The Chairman of the Commission for University Education, Prof. Chacha Nyaigotti-Chacha has advised education stakeholders to ensure that the ongoing curriculum review process is learner-centered.
Noting that the review of the current educational structure is inevitable, Prof. Chacha told stakeholders attending the National Education Conference hosted by the Aga Khan University to ensure that they do not exert their influence to the process, at the expense of the pupils and students who need the education as a base for their careers and vocations.
“Any reform that is not informed on the basis of the good opportunities that will be availed to the learner is not good reform,” Prof Chacha said adding, “we must always take into consideration the interest of the learner in terms of what he or she is able to get from the education system.”
Prof Chacha also called on stakeholders within the East African region to work together in promoting quality teaching and learning so as to improve the socio-economic development in the region.
“We do believe that the education system will enhance the togetherness – the economic bloc that we are building – through the East African community can be enhanced by the way we conduct business in classrooms and the people we produce from our schools and from our institutions including our universities,” he said.
The conference, hosted by AKU’s Institute for Educational Development and themed Maximizing Educational Change: Research, Policy, Leadership, Technology and Curriculum, brought together around 100 policy makers, teachers, and education stakeholders to discuss relevant issues affecting education in East Africa.
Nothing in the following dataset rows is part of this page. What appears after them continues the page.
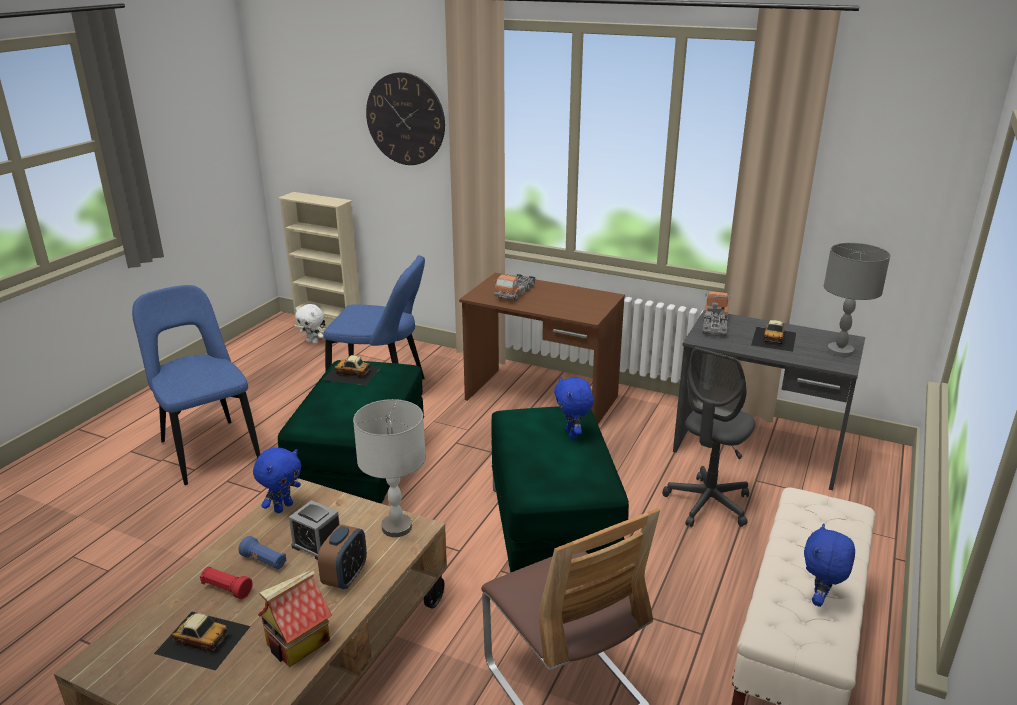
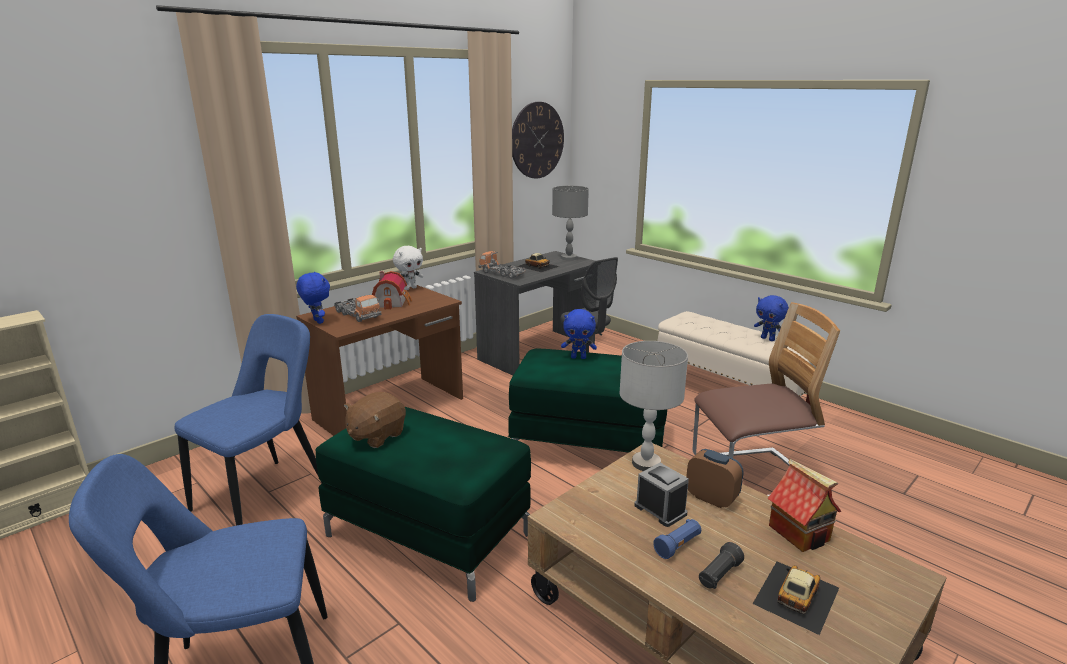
camera: 70 degrees left, 5 degrees down
red flashlight [200,567,253,599] -> black flashlight [699,542,744,589]
blue plush toy [253,447,301,513] -> blue plush toy moved to [296,272,330,324]
alarm clock [289,500,340,560] -> alarm clock turned 90 degrees counterclockwise [634,463,689,527]
white plush toy [295,304,324,344] -> white plush toy moved to [393,246,423,290]
toy car [323,355,381,385] -> brown plush toy [344,392,406,448]
wall clock [366,72,445,165] -> wall clock moved to [512,102,564,179]
none -> toy house [372,271,412,310]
“We believe that if we are to make an impact and change in the societies we work in, we cannot confine ourselves in academic institutions and we must engage policy makers and education stakeholders in identifying educational reforms that support educational development in East Africa,” said Prof Joe Lugalla, director of the Institute of Educational Development, East Africa.
This year, the conference focused on maximizing change in education that will provide every Kenyan learner with world-class standards in the skills and knowledge that they need and deserve to thrive in the 21st century.
“What kind of socialization agenda, whether it’s in the home, the community or the school, will put us on a different path so that in addition to the curricula that is providing us all the cognition we can have, we’ll create a different society in which we understand that there is something called a common good – and each one of us has a role to play in the development of that common good?” posed Dr Kofi Marfo, director of the Institute of Human Development, AKU.
The conference theme is Maximizing Educational Change: Research, Policy, Leadership, Technology and Curriculum and will run until April 17.